Certains, dont les avis s’avèrent justes et pertinents, démêlent avec brio la confusion savamment entretenue entre le fonctionnement des institutions et le comportement des dirigeants pour pointer l’index sur les faillites imputées au système politique ou aux gouvernants.
Une telle interpellation fait appel à l’érection de garde-fous pour encadrer le lanceur d’alerte et lui éviter les tentations jouissives. À cet égard, le projet de loi entretient une ruineuse surenchère en accolant à chaque dossier conclu ou abouti un coefficient de rétribution en guise de commission récompensant le dénicheur.

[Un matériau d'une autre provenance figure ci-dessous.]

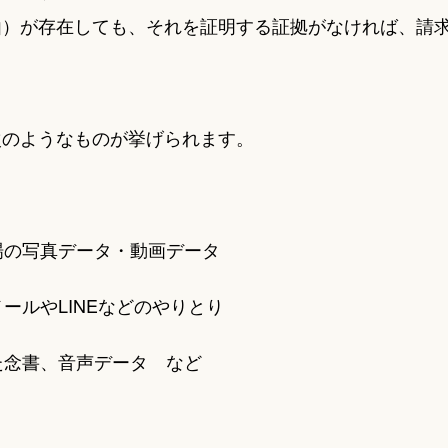
由）が存在しても、それを証明する証拠がなければ、請
次のようなものが挙げられます。
場の写真データ・動画データ
ールやLINEなどのやりとり
た念書、音声データ など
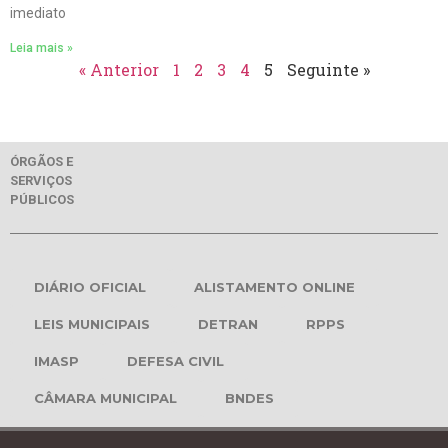
imediato
Leia mais »
« Anterior
1
2
3
4
5
Seguinte »
ÓRGÃOS E
SERVIÇOS
PÚBLICOS
DIÁRIO OFICIAL
ALISTAMENTO ONLINE
LEIS MUNICIPAIS
DETRAN
RPPS
IMASP
DEFESA CIVIL
CÂMARA MUNICIPAL
BNDES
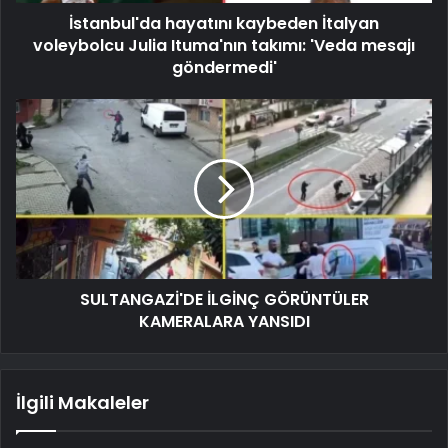
İstanbul'da hayatını kaybeden İtalyan
voleybolcu Julia Ituma'nın takımı: 'Veda mesajı
göndermedi'
SULTANGAZİ'DE İLGİNÇ GÖRÜNTÜLER
KAMERALARA YANSIDI
İlgili Makaleler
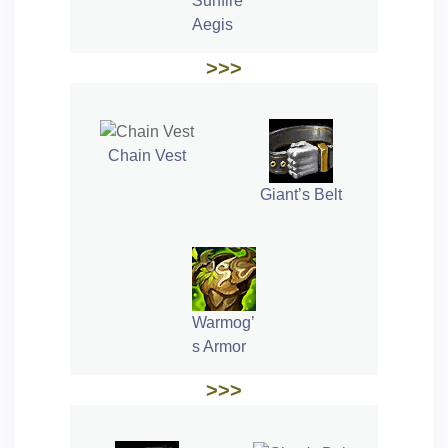
Sunfire
Aegis
>>>
Chain Vest
Giant’s Belt
Warmog’
s Armor
>>>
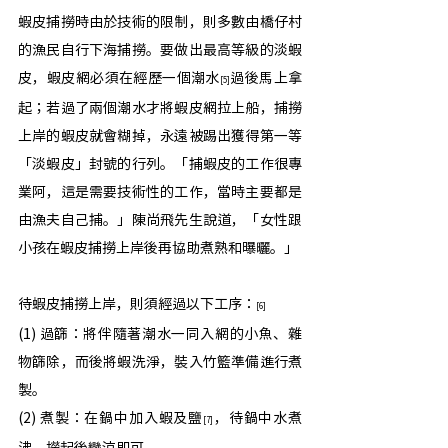
蝦皮捕撈時由於技術的限制，則多數由橋仔村
的漁民自行下海捕撈。要做出最高等級的淡蝦
皮，蝦皮網必須在經歷一個潮水
過後馬上拿
[5]
起；若過了兩個潮水才將蝦皮網拉上船，捕撈
上岸的蝦皮就會糊掉，永遠被踢出獲得第一等
「淡蝦皮」封號的行列。「捕蝦皮的工作很專
業阿，這是需要技術性的工作，當時主要都是
由漁夫自己捕。」陳尚飛先生說道，「女性跟
小孩在蝦皮捕撈上岸後再協助煮熟和曝曬。」
待蝦皮捕撈上岸，則須經過以下工序：
[6]
(1) 過篩：將伴隨著潮水一同入網的小魚、雜
物篩除，而後將蝦洗淨，裝入竹籃準備進行煮
製。
(2) 煮製：在鍋中加入蝦及鹽
，待鍋中水煮
[7]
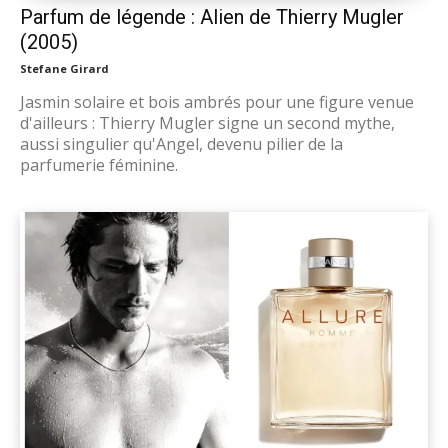
Parfum de légende : Alien de Thierry Mugler
(2005)
Stefane Girard
Jasmin solaire et bois ambrés pour une figure venue
d'ailleurs : Thierry Mugler signe un second mythe,
aussi singulier qu'Angel, devenu pilier de la
parfumerie féminine.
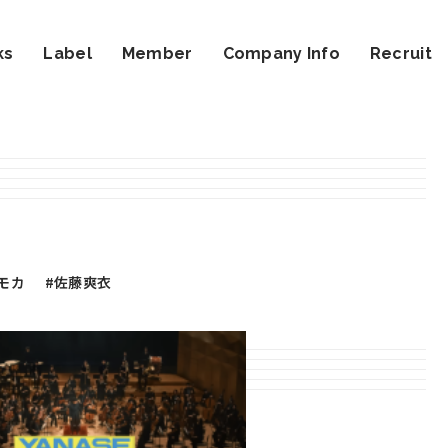
ks
Label
Member
Company Info
Recruit
トモカ
#佐藤爽衣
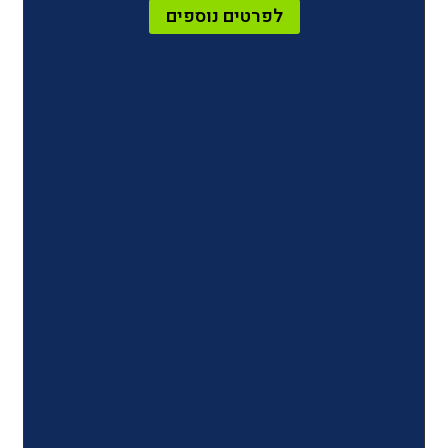
לפרטים נוספים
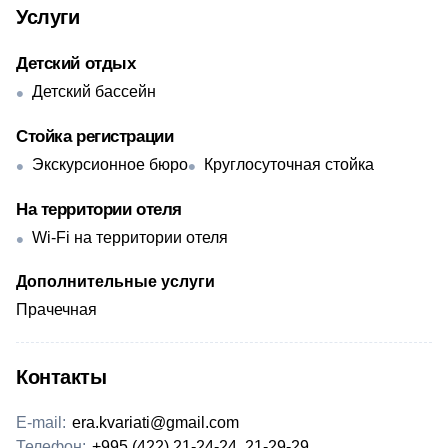
Услуги
Детский отдых
Детский бассейн
Стойка регистрации
Экскурсионное бюро
Круглосуточная стойка
На территории отеля
Wi-Fi на территории отеля
Дополнительные услуги
Прачечная
Контакты
E-mail:
era.kvariati@gmail.com
Телефон:
+995 (422) 21-24-24, 21-29-29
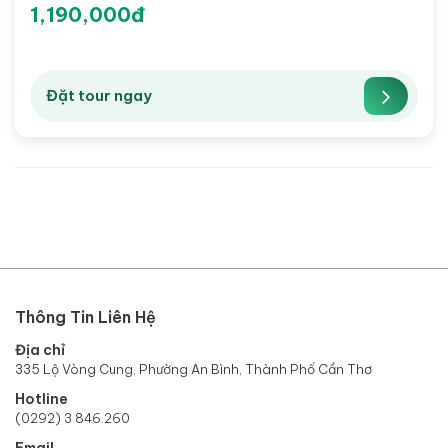
1,190,000đ
Đặt tour ngay
Thông Tin Liên Hệ
Địa chỉ
335 Lộ Vòng Cung, Phường An Bình, Thành Phố Cần Thơ
Hotline
(0292) 3 846.260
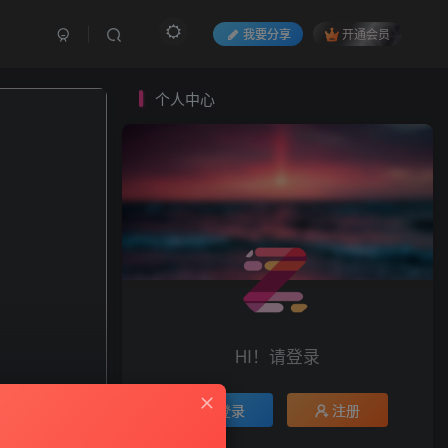
我要分享
开通会员
个人中心
HI！请登录
登录
注册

À titre d’exemple, une affaire lugubre se chiffrant à 100 milliards rapporte 10 milliards !
Énorme. L’appétit venant en mangeant, il est facile de deviner l’engouement devant s’emparer de cette juteuse activité encore mal paramétrée. Il y a risque de jouer des citoyens contre d’autres citoyens et de fracturer la société, qui devrait bien se passer d’une telle épreuve.
D’où l’idée de délimiter au plus vite et de manière non équivoque le périmètre de compétence de ces agents dont on ne sait avec précision à quelle hiérarchie ils sont rattachés. Il s’agit d’une « patate chaude ». Ce flou doit être dissipé pour protéger les honnêtes citoyens. Faute de quoi, bonjour le désordre !
Ils vivent en dehors des « fureurs de la ville ». Ils travaillent dur pour gagner leur vie. Une erreur d’aiguillage peut les ruiner en les jetant dans la « fosse aux fauves ». Qu’adviendrait-il du lanceur d’alerte qui se trompe de cible ou s’acharne sur elle pour de sordides raisons, au demeurant inavouables ?
Cette perspective hante des esprits qui redoutent des procès à foison, des règlements de compte, le réveil inattendu donc surprenant de réflexes d’appartenance ou l’éclosion de signes de ralliement. Et puis une violence résiduelle sommeille.
Pour le pouvoir qui, à travers pareille mesure, voudrait donner de la vitalité à l’économie, de la force à la démocratie et de la protection au citoyen, il y a urgence à lever les équivoques, à écouter les acteurs de transformation.
Entre deux élections majeures, le Sénégal ne s’habitue pas à vivre mieux en s’offrant de paisibles moments de respiration autres que politiques.